(Work task)
Look through the lines below and extract each one that contains "flex".

+ + + +

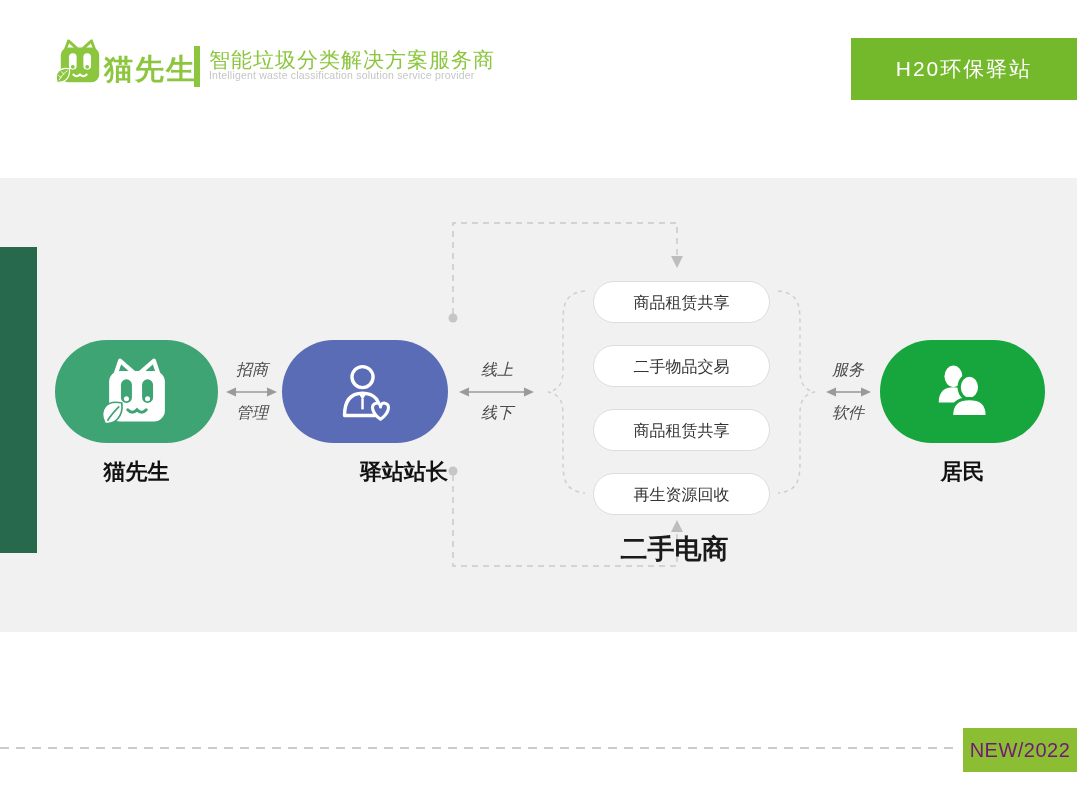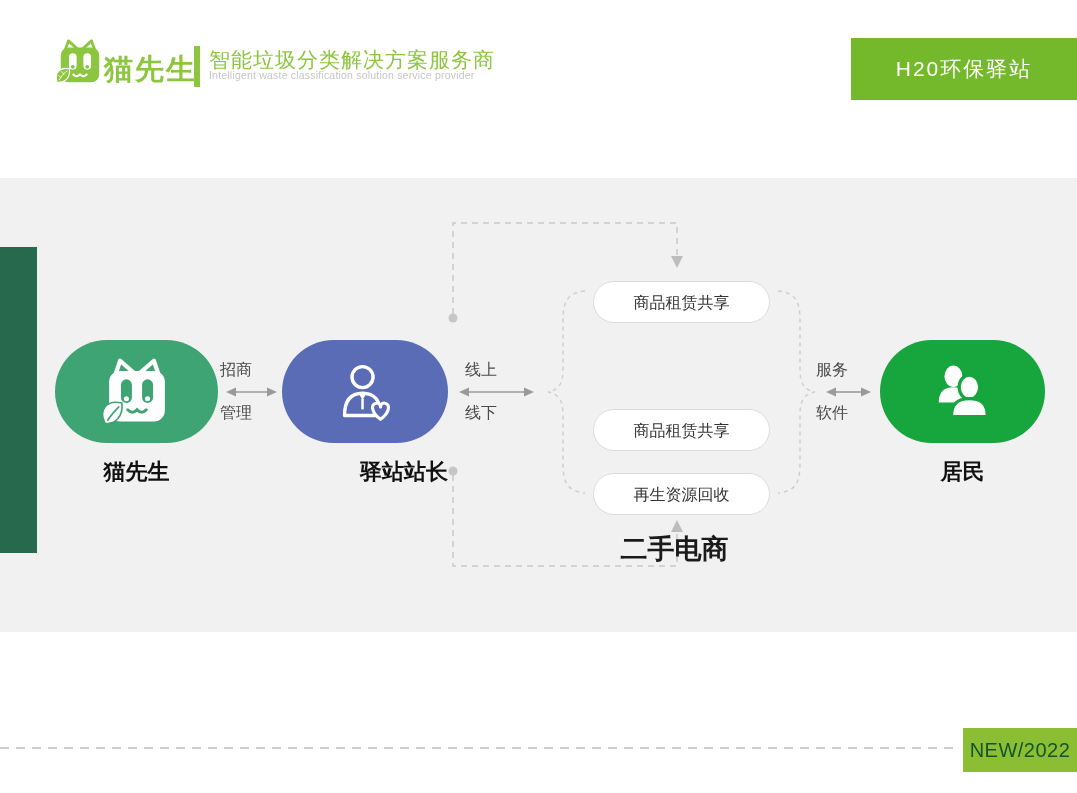--- a/index.html
+++ b/index.html
@@ -26,30 +26,30 @@
 
   .pill{border-radius:999px;display:flex;align-items:center;justify-content:center;}
   .pill-left{left:55px;top:340px;width:163px;height:103px;background:var(--left-node-green,#3FA474);}
   .pill-mid{left:282px;top:340px;width:166px;height:103px;background:var(--middle-node-blue,#5B6CB7);}
   .pill-right{left:880px;top:340px;width:165px;height:103px;background:var(--right-node-green,#17A53D);}
   .node-label{font-size:22px;font-weight:bold;color:#111;text-align:center;top:457px;}
   .nl-left{left:55px;width:163px;}
   .nl-mid{left:282px;width:166px;text-align:right;}
   .nl-right{left:880px;width:165px;}
 
-  .link-label{font-size:16px;color:#4a4a4a;width:64px;}
+  .link-label{font-size:16px;color:#4a4a4a;text-align:center;width:64px;font-style:italic;}
   .l1{left:220px;} .l2{left:465px;} .l3{left:816px;}
   .lt{top:360px;} .lb{top:403px;}
 
   .svc{left:593px;width:175px;height:40px;background:#fff;border:1px solid #ddd;border-radius:21px;
        text-align:center;line-height:42px;font-size:16px;color:#333;}
   .svc-group-label{left:586px;width:177px;top:531px;font-size:27px;font-weight:bold;color:#1a1a1a;text-align:center;}
 
   .fbadge{left:963px;top:728px;width:114px;height:44px;background:var(--footer-badge-green,#8CBE34);
-          color:#14532d;font-size:20px;display:flex;align-items:center;justify-content:center;
+          color:#701a75;font-size:20px;display:flex;align-items:center;justify-content:center;
           letter-spacing:0.5px;transform:none;}
 </style>
 </head>
 <body>
 
 <div class="page">
 
   <svg class="abs" style="left:56px;top:38px" width="48" height="48" viewBox="0 0 100 100">
     <path d="M16 34 L26 6 L44 22" fill="#fff" style="stroke:var(--brand-green,#8CC63F)" stroke-width="6" stroke-linejoin="round"></path>
     <path d="M56 22 L74 6 L84 34" fill="#fff" style="stroke:var(--brand-green,#8CC63F)" stroke-width="6" stroke-linejoin="round"></path>
@@ -135,19 +135,20 @@
   <div class="abs node-label nl-right">居民</div>
 
   <div class="abs link-label l1 lt">招商</div>
   <div class="abs link-label l1 lb">管理</div>
   <div class="abs link-label l2 lt">线上</div>
   <div class="abs link-label l2 lb">线下</div>
   <div class="abs link-label l3 lt">服务</div>
   <div class="abs link-label l3 lb">软件</div>
 
   <div class="abs svc" style="top:281px">商品租赁共享</div>
+  <div class="abs svc" style="top:345px">二手物品交易</div>
   <div class="abs svc" style="top:409px">商品租赁共享</div>
   <div class="abs svc" style="top:473px">再生资源回收</div>
   <div class="abs svc-group-label">二手电商</div>
 
   <div class="abs fbadge">NEW/2022</div>
 
 </div>
 
 </body></html>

+ + + +

(Response to this task)
   .pill{border-radius:999px;display:flex;align-items:center;justify-content:center;}
-          color:#14532d;font-size:20px;display:flex;align-items:center;justify-content:center;
+          color:#701a75;font-size:20px;display:flex;align-items:center;justify-content:center;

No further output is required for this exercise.